One by one, the monitors went black, and then Giovanni typed in a few commands on the computer that stored digital footage from the cameras. Red error lights were flashing on the consoles, but there was no one here now to fix them.
"Even if he erases it, there are those who might be able to recover it from the hard drive," noted Victor.
"It's a chance we'll have to take," I said irritably. "Reprogramming or whatever isn't really in my skill set."
Victor rolled his eyes. "Perhaps, but destruction certainly is."
It took me a moment to get what he meant, but then it clicked. With a sigh, I grabbed the fire extinguisher from the wall and beat the computer to a pulp until it was nothing more than a pile of plastic and metal fragments. Lissa winced at each blow and kept glancing at the door.
"I hope that's soundproof," she muttered.
"It looks sturdy," I said confidently. "And now it's time to go."
Lissa ordered Giovanni to return us to the warden's office at the front of the prison. He complied, leading us back through the maze we'd gone through earlier. His codes and security card got us through each checkpoint.
"I don't suppose you can compel Theo into letting us walk out?" I asked Lissa.
Her mouth was set in a grim line. She shook her head. "I don't even know how much longer I can hold Giovanni. I've never used someone as a puppet before."
"It's okay," I said, trying to reassure both of us. "We're almost done with this."
But we were going to have another fight on our hands. After beating up half the Strigoi in Russia, I still felt good about my own strength, but that guilty feeling wouldn't leave me. And if we ran into a dozen guardians, even my strength wasn't going to hold.
I'd lost my bearings from the blueprint, but it turned out that Giovanni's route back to the main office was taking us through a block of cells after all. Another sign read overhead WARNING--NOW ENTERING PRISONER AREA (PSYCHIATRIC).
"Psychiatric?" I asked in surprise.
"Of course," murmured Victor. "Where else do you think they send prisoners with mental problems?"
"To hospitals," I responded, holding back a joke about all criminals having mental problems.

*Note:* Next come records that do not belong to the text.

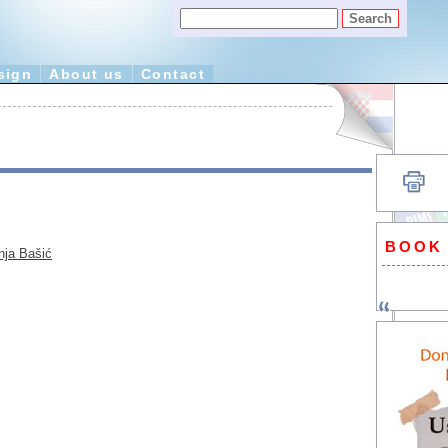
sign
About us
Contact
BOOK
nja Bašić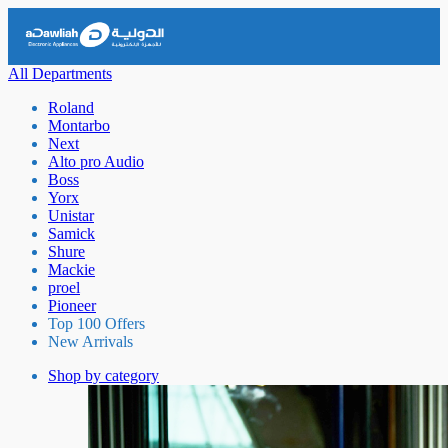
All Departments
Roland
Montarbo
Next
Alto pro Audio
Boss
Yorx
Unistar
Samick
Shure
Mackie
proel
Pioneer
Top 100 Offers
New Arrivals
Shop by category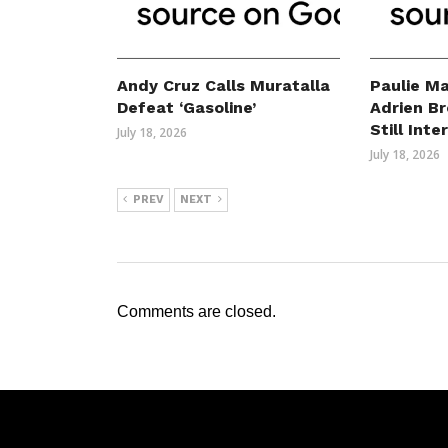
Andy Cruz Calls Muratalla
Paulie Ma
Defeat ‘Gasoline’
Adrien B
Still Int
July 18, 2026
July 18, 2026
PREV
NEXT
Comments are closed.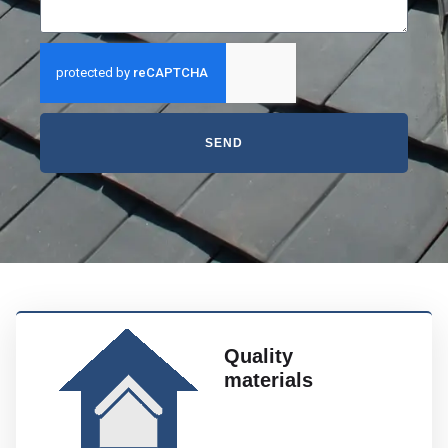
SEND
Quality
materials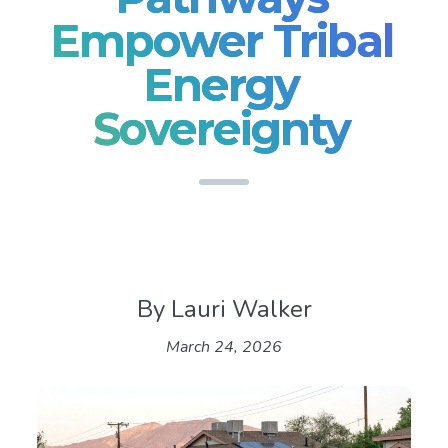
Empower Tribal
Energy
Sovereignty
By Lauri Walker
March 24, 2026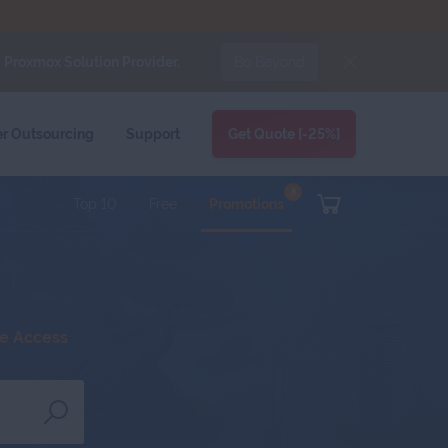
d
Proxmox Solution Provider.
Bo Beyond
re Support Messages For WHMCS
module.
FORUMS
BLOG
CLIENT AREA
er
Outsourcing
Support
Get Quote [-25%]
8
Top 10
Free
Promotions
ee Access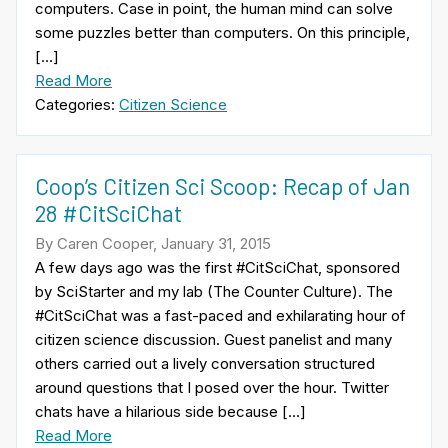
computers. Case in point, the human mind can solve
some puzzles better than computers. On this principle,
[…]
Read More
Categories:
Citizen Science
Coop’s Citizen Sci Scoop: Recap of Jan
28 #CitSciChat
By Caren Cooper, January 31, 2015
A few days ago was the first #CitSciChat, sponsored
by SciStarter and my lab (The Counter Culture). The
#CitSciChat was a fast-paced and exhilarating hour of
citizen science discussion. Guest panelist and many
others carried out a lively conversation structured
around questions that I posed over the hour. Twitter
chats have a hilarious side because […]
Read More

"Well, that's not always--"
"Stop!"
Lissa interrupted him and came to an abrupt halt before the door. The rest of us nearly walked into her. She jerked away, taking several steps back.
"What's wrong?" I asked.
She turned to Giovanni. "Find another way to the office."

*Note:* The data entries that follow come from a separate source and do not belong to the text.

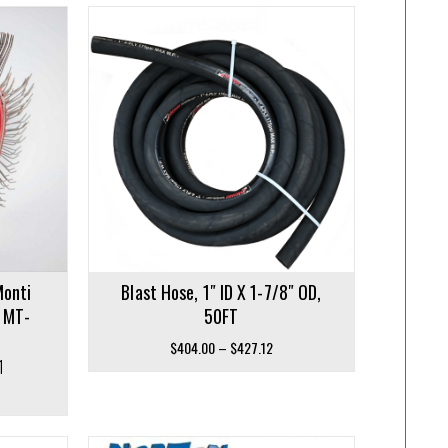
Monti
Blast Hose, 1″ ID X 1-7/8″ OD,
– MT-
50FT
Price
$
404.00
–
$
427.12
1
range:
$404.00
through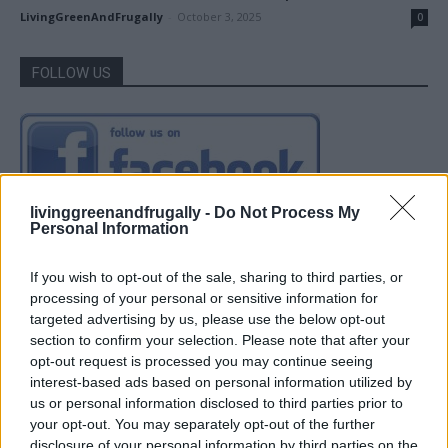
LivingGreenAndFrugally
-
October 3, 2025
0
FOLLOW US
livinggreenandfrugally -
Do Not Process My
Personal Information
If you wish to opt-out of the sale, sharing to third parties, or
processing of your personal or sensitive information for
targeted advertising by us, please use the below opt-out
section to confirm your selection. Please note that after your
opt-out request is processed you may continue seeing
interest-based ads based on personal information utilized by
us or personal information disclosed to third parties prior to
your opt-out. You may separately opt-out of the further
disclosure of your personal information by third parties on the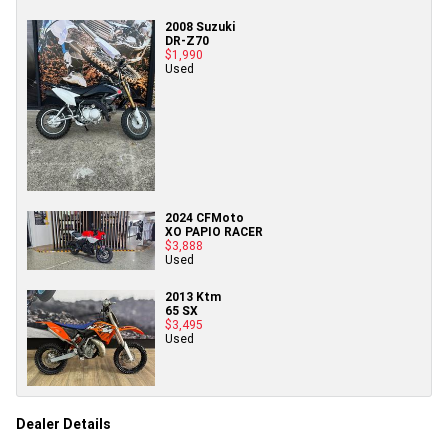
2008 Suzuki
DR-Z70
$1,990
Used
2024 CFMoto
XO PAPIO RACER
$3,888
Used
2013 Ktm
65 SX
$3,495
Used
Dealer Details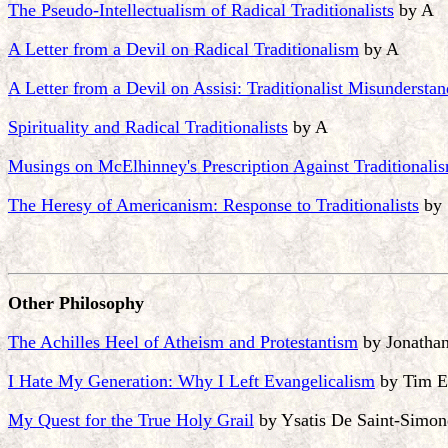
The Pseudo-Intellectualism of Radical Traditionalists
by A
A Letter from a Devil on Radical Traditionalism
by A
A Letter from a Devil on Assisi: Traditionalist Misundersta
Spirituality and Radical Traditionalists
by A
Musings on McElhinney's Prescription Against Traditionali
The Heresy of Americanism: Response to Traditionalists
by 
Other Philosophy
The Achilles Heel of Atheism and Protestantism
by Jonatha
I Hate My Generation: Why I Left Evangelicalism
by Tim E
My Quest for the True Holy Grail
by Ysatis De Saint-Simon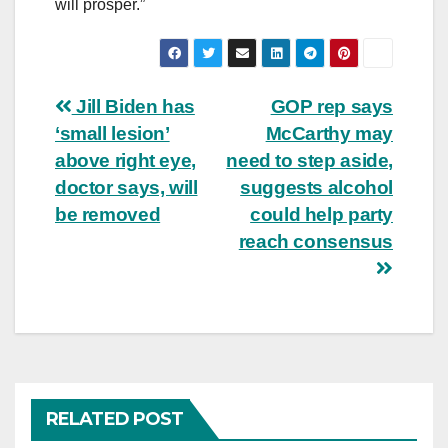
will prosper.”
Post
Jill Biden has
GOP rep says
‘small lesion’
McCarthy may
navigation
above right eye,
need to step aside,
doctor says, will
suggests alcohol
be removed
could help party
reach consensus
RELATED POST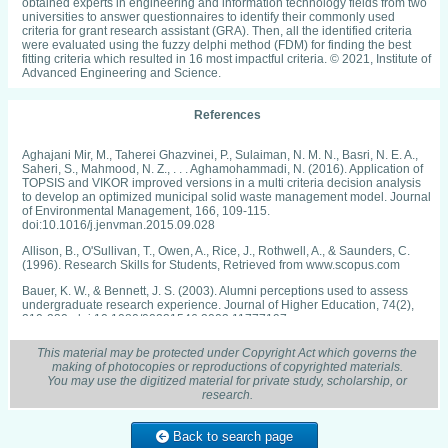
obtained experts in engineering and information technology fields from two
universities to answer questionnaires to identify their commonly used
criteria for grant research assistant (GRA). Then, all the identified criteria
were evaluated using the fuzzy delphi method (FDM) for finding the best
fitting criteria which resulted in 16 most impactful criteria. © 2021, Institute of
Advanced Engineering and Science.
References
Aghajani Mir, M., Taherei Ghazvinei, P., Sulaiman, N. M. N., Basri, N. E. A.,
Saheri, S., Mahmood, N. Z., . . . Aghamohammadi, N. (2016). Application of
TOPSIS and VIKOR improved versions in a multi criteria decision analysis
to develop an optimized municipal solid waste management model. Journal
of Environmental Management, 166, 109-115.
doi:10.1016/j.jenvman.2015.09.028
Allison, B., O'Sullivan, T., Owen, A., Rice, J., Rothwell, A., & Saunders, C.
(1996). Research Skills for Students, Retrieved from www.scopus.com
Bauer, K. W., & Bennett, J. S. (2003). Alumni perceptions used to assess
undergraduate research experience. Journal of Higher Education, 74(2),
210-230. doi:10.1080/00221546.2003.11777197
Etzkowitz, H. (2003). Research groups as 'quasi-firms': The invention of the
This material may be protected under Copyright Act which governs the
entrepreneurial university. Research Policy, 32(1), 109-121.
making of photocopies or reproductions of copyrighted materials.
doi:10.1016/S0048-7333(02)00009-4
You may use the digitized material for private study, scholarship, or
research.
Etzkowitz, H., Ranga, M., & Dzisah, J. (2012). Whither the university? the
novum trivium and the transition from industrial to knowledge society. Social
Science Information, 51(2), 143-164. doi:10.1177/0539018412437099
Back to search page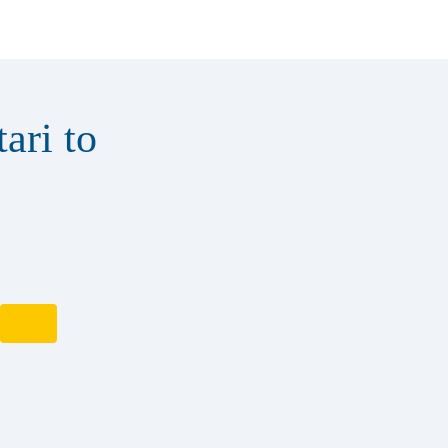
ari to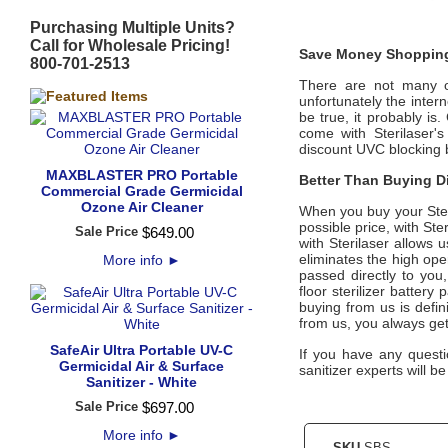
Purchasing Multiple Units?
Call for Wholesale Pricing!
Save Money Shopping
800-701-2513
There are not many off
unfortunately the intern
be true, it probably is
come with
Sterilaser
'
discount UVC blocking b
MAXBLASTER PRO Portable
Better Than Buying Di
Commercial Grade Germicidal
Ozone Air Cleaner
When you buy your
Ste
possible price, with
Ster
Sale Price
$
649
.
00
with
Sterilaser
allows u
eliminates the high ope
More info
►
passed directly to you
floor sterilizer batter
buying from us is defini
from us, you always ge
SafeAir Ultra Portable UV-C
If you have any quest
Germicidal Air & Surface
sanitizer experts will b
Sanitizer - White
Sale Price
$
697
.
00
More info
►
SKU
SBS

"This is the fastest way," he argued.
Lissa slowly shook her head. "I don't care. Find another, one where we won't run into others."

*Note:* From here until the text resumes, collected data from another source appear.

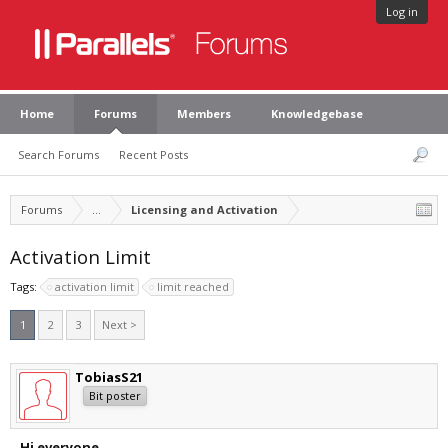
Log in
Home
Forums
Members
Knowledgebase
Search Forums
Recent Posts
Forums
...
Licensing and Activation
Activation Limit
Tags:
activation limit
limit reached
1
2
3
Next >
TobiasS21
Bit poster
Hi everyone,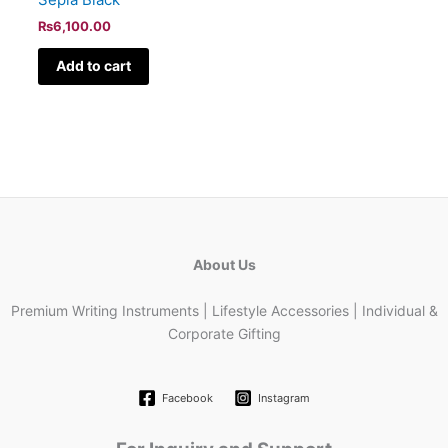
₨
6,100.00
Add to cart
About Us
Premium Writing Instruments | Lifestyle Accessories | Individual &
Corporate Gifting
Facebook
Instagram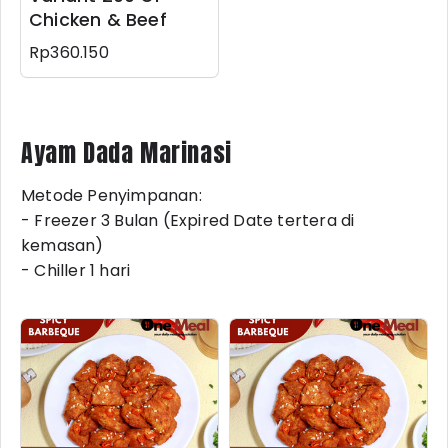
Chicken & Beef
Rp360.150
Ayam Dada Marinasi
Metode Penyimpanan:
- Freezer 3 Bulan (Expired Date tertera di
kemasan)
- Chiller 1 hari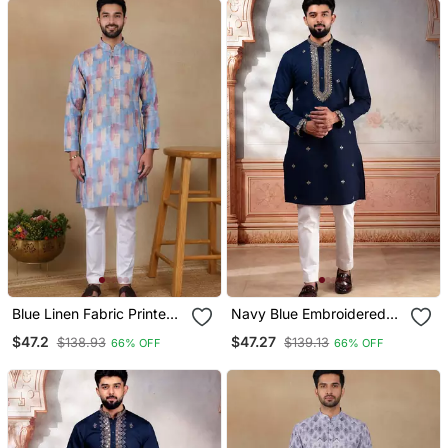
Blue Linen Fabric Printed
Navy Blue Embroidered
Ethnic Looks Kurta
Kurta Payjama For Mens'
$47.2
$47.27
$138.93
$139.13
66% OFF
66% OFF
Payjama For Men
Traditional Looks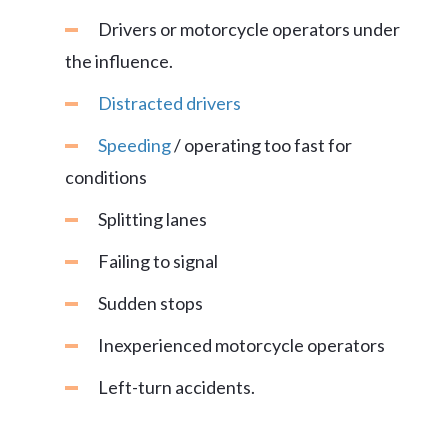
Drivers or motorcycle operators under
the influence.
Distracted drivers
Speeding
/ operating too fast for
conditions
Splitting lanes
Failing to signal
Sudden stops
Inexperienced motorcycle operators
Left-turn accidents.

He frowned, but her compulsion held. He abruptly turned, and we scurried to keep up. "What's wrong?" I repeated. Lissa's mind was too tangled for me to pull out her reasoning. She grimaced.
"I felt spirit auras behind there."
"What? How many?"
"At least two. I don't know if they sensed me or not."
If not for Giovanni's clip and the urgency pressing on us, I would have come to a stop. "Spirit users..."
Lissa had looked so long and hard for others like her. Who'd have thought we'd find them here? Actually... maybe we should have expected this. We knew spirit users danced with insanity. Why wouldn't they end up in a place like this? And considering the trouble we'd gone through to learn about the prison, it was no wonder these spirit users had remained hidden. I doubted anyone working here even knew what they were.